The work of Rodrigo Rodri Méndez in the Salnés valley has been an exciting source of inspiration in Rías Baixas since its launch in the mid-2000s. The nephew of Do Ferreiro's Gerardo Méndez, another notable Albariño producer, Rodri named his winery after the iron business that his grandfather Francisco Méndez had set up. He lovingly tended and planted many vineyards in the area with both white and red grape varieties.
Resolved to produce red wines in a region almost exclusively devoted to whites, Rodri sought the help of Raúl Pérez, a key producer in Bierzo and other Galician regions, who encouraged him not to leave aside the distinctive Albariños of the area. As a matter of fact, Raúl makes in Forjas del Salnés his highly original Sketch, probably the first Spanish wine to be aged under water. Both producers share a project in Ribeira Sacra, in the subarea of Chantada, called Castro Candaz.
Forjas del Salnés sources its grapes from 7.5Ha of vineyards in the villages of Meaño, Sanxenxo and Barro; four of them are their own; the rest are rented to local growers. One of the latter is an ancient property located in Barro planted with hundred-year-old Albariño and red Caíno vines whose grapes go to the two outstanding white and red Finca Genoveva single vineyard wines (around €17 in Spain). The red is a 100% Caíño fermented with whole bunches and sold without the appellation's seal.

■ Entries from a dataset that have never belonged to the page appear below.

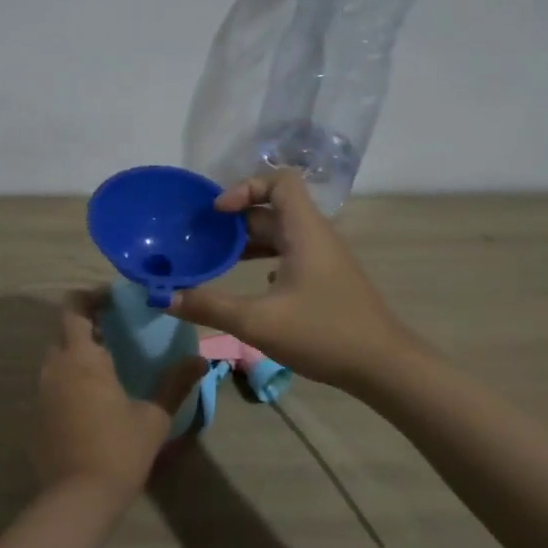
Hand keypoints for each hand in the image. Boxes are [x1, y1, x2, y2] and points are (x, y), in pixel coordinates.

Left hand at [36, 293, 207, 506]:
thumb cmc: (119, 450)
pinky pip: (51, 385)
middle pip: (64, 332)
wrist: (77, 499)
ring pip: (56, 359)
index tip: (113, 300)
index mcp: (82, 358)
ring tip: (107, 366)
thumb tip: (200, 359)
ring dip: (76, 355)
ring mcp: (41, 393)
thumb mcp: (154, 417)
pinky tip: (91, 401)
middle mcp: (55, 368)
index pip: (73, 308)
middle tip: (116, 333)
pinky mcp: (35, 417)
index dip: (89, 297)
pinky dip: (68, 382)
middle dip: (86, 326)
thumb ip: (176, 384)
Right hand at [171, 170, 414, 391]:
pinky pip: (289, 255)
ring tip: (215, 260)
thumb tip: (164, 297)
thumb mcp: (257, 321)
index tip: (218, 213)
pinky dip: (264, 260)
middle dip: (235, 220)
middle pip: (273, 209)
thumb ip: (209, 306)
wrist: (383, 366)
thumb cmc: (323, 333)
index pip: (280, 180)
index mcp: (304, 231)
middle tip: (201, 239)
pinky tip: (248, 285)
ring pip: (280, 235)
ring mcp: (323, 259)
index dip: (246, 187)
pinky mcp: (325, 280)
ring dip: (248, 242)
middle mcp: (315, 236)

All plots are fermented separately to assess their behaviour in terms of soils, altitude and vicinity to the sea. Some stainless steel tanks are used, but most wines are fermented in foudres and large used barrels. Albariño must be fully ripe to bring down the high level of malic acid. The style of the reds looks to Burgundy; extraction is very light and the focus is on aromatic depth and persistence.
Production stands at around 45,000 bottles distributed in almost 15 different wines although some of them are not produced on every vintage. The vibrant, mineral Albariño Leirana (around €13 in Spain, between 20,000 and 30,000 bottles) is the flagship white, a blend of vineyards from different villages fermented in stainless steel vats with no malolactic fermentation. Goliardo A Telleira (€34, 1,000 bottles) is a single-vineyard Albariño with more ripeness than Finca Genoveva and Cos Pés (€18, 1,200 bottles) is fermented with its skins. On occasional vintages Rodri makes three special wines: Bastión de Luna Albariño with batches excluded from Leirana, the off-dry A Escusa and Leirana María Luisa Lázaro (an homage to Rodri’s grandmother), a brand reserved for those wines that can stand extended aging times. This wine was first released in the 2005 vintage and the next one in the market will be 2013.

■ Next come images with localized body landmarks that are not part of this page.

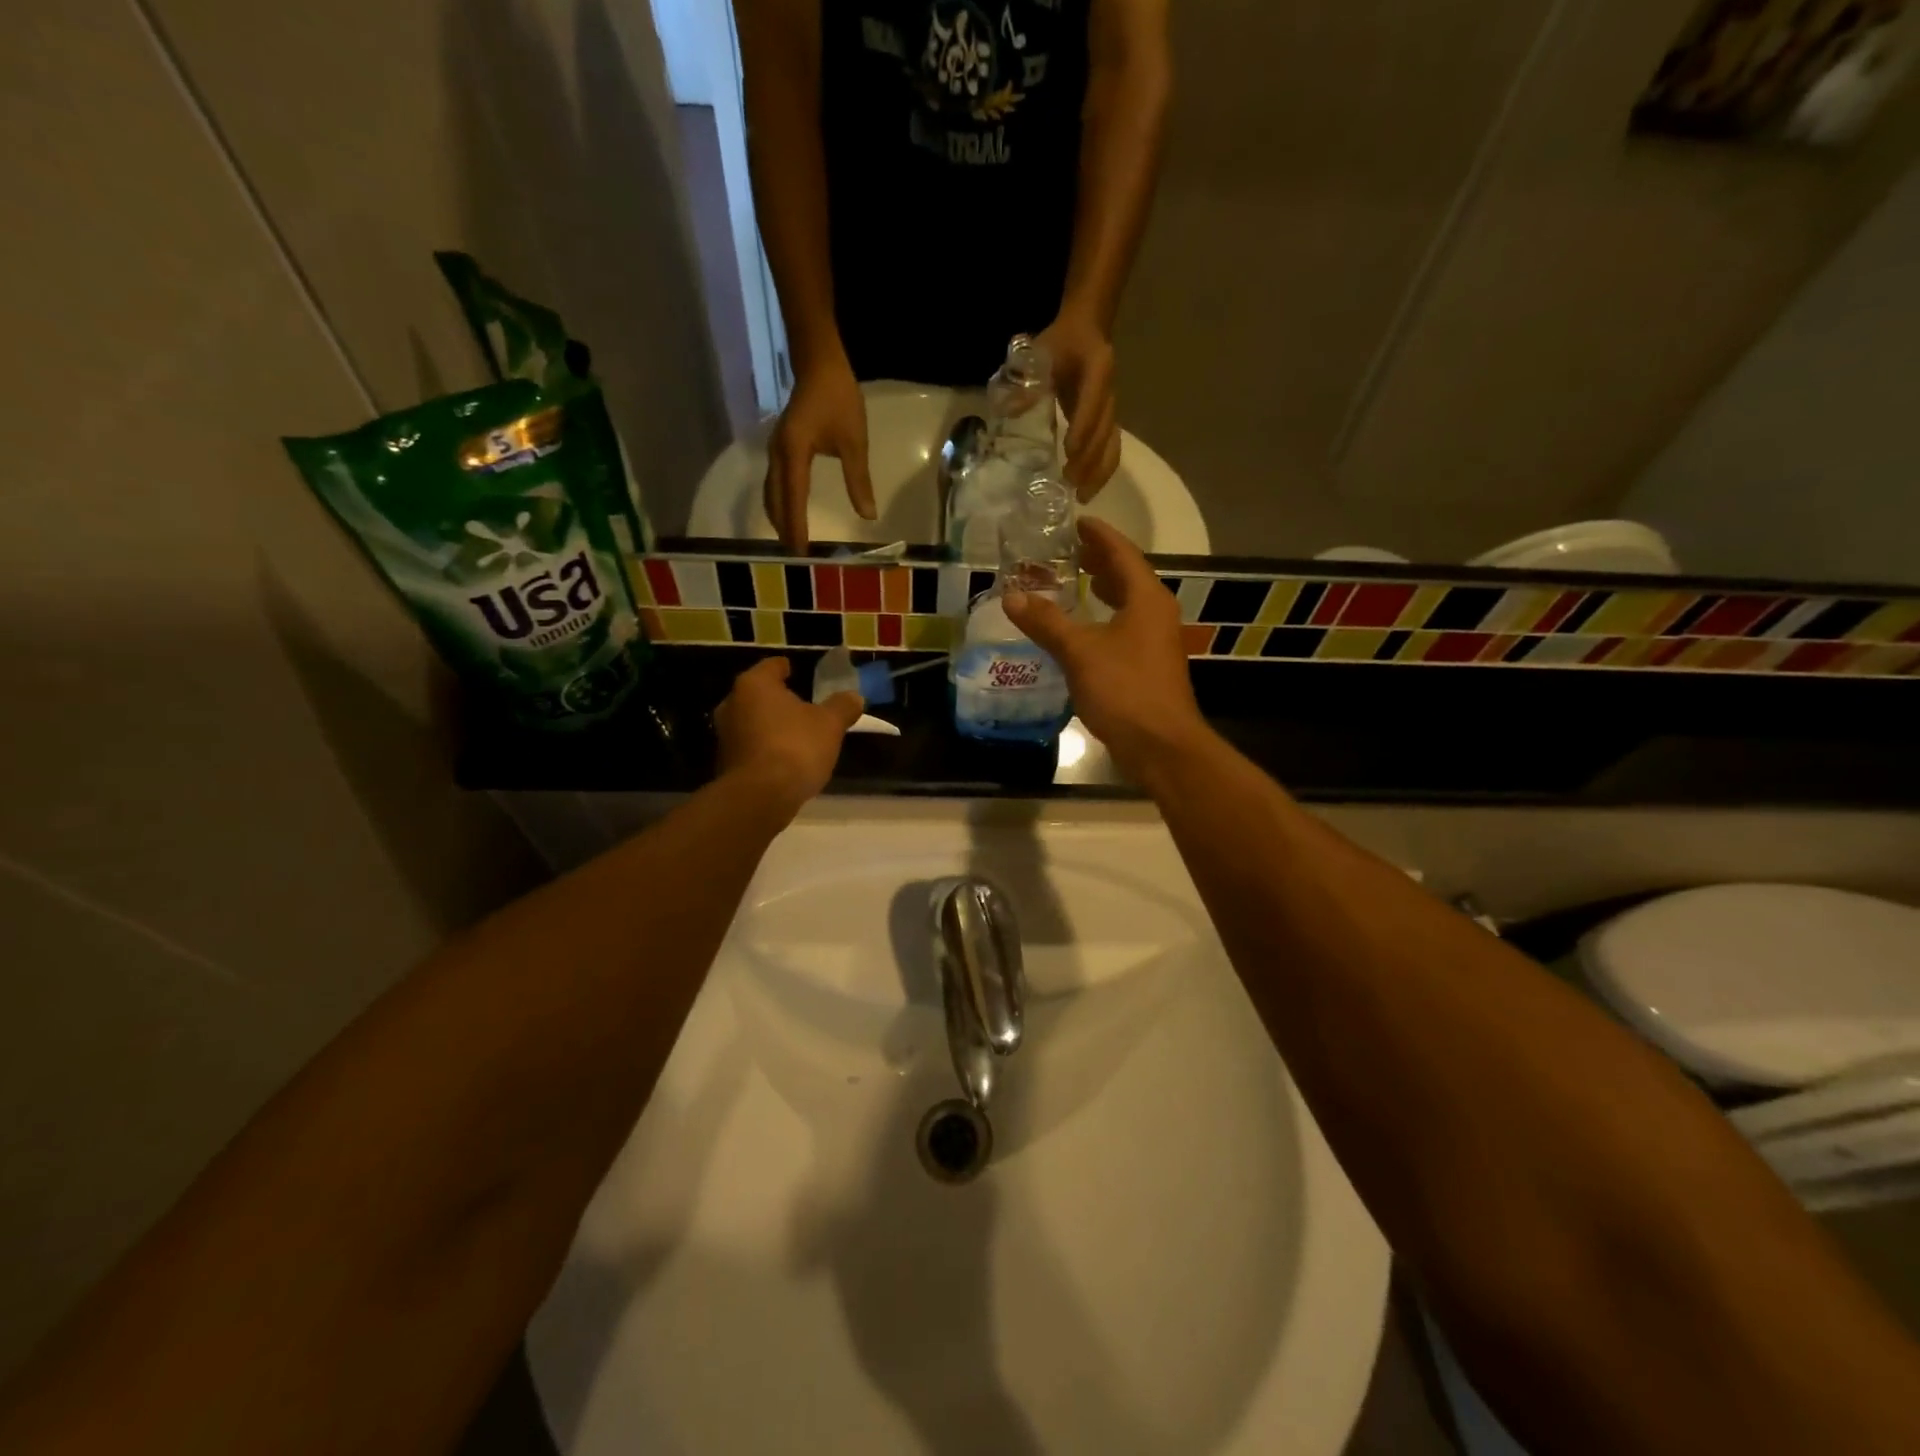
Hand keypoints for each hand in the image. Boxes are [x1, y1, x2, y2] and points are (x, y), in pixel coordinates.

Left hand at [715, 658, 863, 809]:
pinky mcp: (725, 763)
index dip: (786, 668)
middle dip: (778, 700)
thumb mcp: (830, 724)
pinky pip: (750, 747)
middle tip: (800, 705)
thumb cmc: (796, 747)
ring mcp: (725, 735)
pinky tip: (784, 759)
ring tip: (795, 734)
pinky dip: (765, 748)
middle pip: (758, 695)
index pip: (772, 666)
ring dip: (770, 726)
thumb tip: (854, 697)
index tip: (797, 671)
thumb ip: (842, 707)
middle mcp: (732, 704)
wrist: (761, 797)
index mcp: (755, 684)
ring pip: (752, 722)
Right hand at [764, 350, 874, 553]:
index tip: (801, 551)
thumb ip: (858, 480)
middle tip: (795, 554)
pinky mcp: (779, 448)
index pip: (794, 499)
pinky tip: (790, 512)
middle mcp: (778, 455)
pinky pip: (775, 483)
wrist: (818, 363)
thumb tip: (868, 515)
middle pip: (776, 500)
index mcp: (794, 453)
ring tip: (791, 539)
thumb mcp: (854, 441)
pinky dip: (780, 502)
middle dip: (784, 527)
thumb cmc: (839, 399)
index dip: (796, 526)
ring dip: (780, 516)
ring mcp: (775, 451)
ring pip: (771, 492)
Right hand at [1002, 517, 1208, 779]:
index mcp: (1146, 599)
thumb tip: (1012, 597)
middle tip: (1069, 551)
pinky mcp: (1149, 666)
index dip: (1099, 536)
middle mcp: (1156, 613)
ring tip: (1076, 582)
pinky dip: (1104, 618)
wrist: (1161, 745)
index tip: (1077, 521)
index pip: (1122, 554)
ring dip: (1104, 590)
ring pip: (1128, 603)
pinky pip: (1125, 627)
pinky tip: (1084, 630)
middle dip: (1100, 561)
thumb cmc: (1124, 690)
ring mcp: (1156, 641)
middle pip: (1128, 576)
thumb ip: (1046, 622)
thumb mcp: (1079, 652)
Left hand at [1035, 312, 1118, 501]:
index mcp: (1097, 369)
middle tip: (1071, 483)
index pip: (1093, 401)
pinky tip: (1088, 489)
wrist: (1086, 331)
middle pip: (1106, 431)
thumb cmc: (1061, 343)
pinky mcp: (1107, 422)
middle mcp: (1109, 392)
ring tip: (1083, 496)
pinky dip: (1101, 471)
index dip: (1083, 426)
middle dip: (1090, 459)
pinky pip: (1111, 449)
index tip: (1069, 451)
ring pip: (1112, 444)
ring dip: (1099, 472)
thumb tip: (1010, 410)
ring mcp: (1111, 409)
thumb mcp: (1041, 352)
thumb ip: (1028, 379)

Apart from Finca Genova Caíño, the range of red wines include Bastión de Luna (€17, 4,000 bottles), a blend of Caíño, Loureiro and Espaderio and three single-varietal reds made from these three grapes. All of them come under the Goliardo brand with prices ranging from €24 to €35 and production between 4,000 bottles in the case of Caíño and around 1,000 bottles for Loureiro and Espadeiro. There’s still a red rarity made from Pinot Noir which is not allowed to carry the appellation seal.
In 2011 Rodri started a separate project under his own name with two Albariños named after local islands: Cíes (€16) uses grapes from the village of Meaño whereas the single-vineyard Sálvora comes from vines formerly destined to a barrel-fermented version of Leirana. On a second stage, Rodri is making wines from high-altitude vines planted by him in a mountainous area with lots of eucalyptus trees. Here red grape varieties Caíño, Espadeiro and Loureiro and whites Albarín and Caíño have been planted with a particularly high density. The first wine to reach the market was Tras da Canda (€27) white Caíño; two more, an Albarín and a red blend, are in the pipeline. El Barredo Pinot Noir (€27 in Spain) made in Bierzo with the help of Raúl Perez is also part of Rodrigo Méndez’s portfolio.
Always looking for new challenges, Rodri announces a new tiny project in partnership with a friend to show the best out of a singular property by the sea. Called O Raio do Vella (literally “the old woman’s ray”), it will include a 100% Albariño and a red blend of Caíño and Espadeiro with a grand total of 500 and 300 bottles respectively. None of the wines will be in the DO.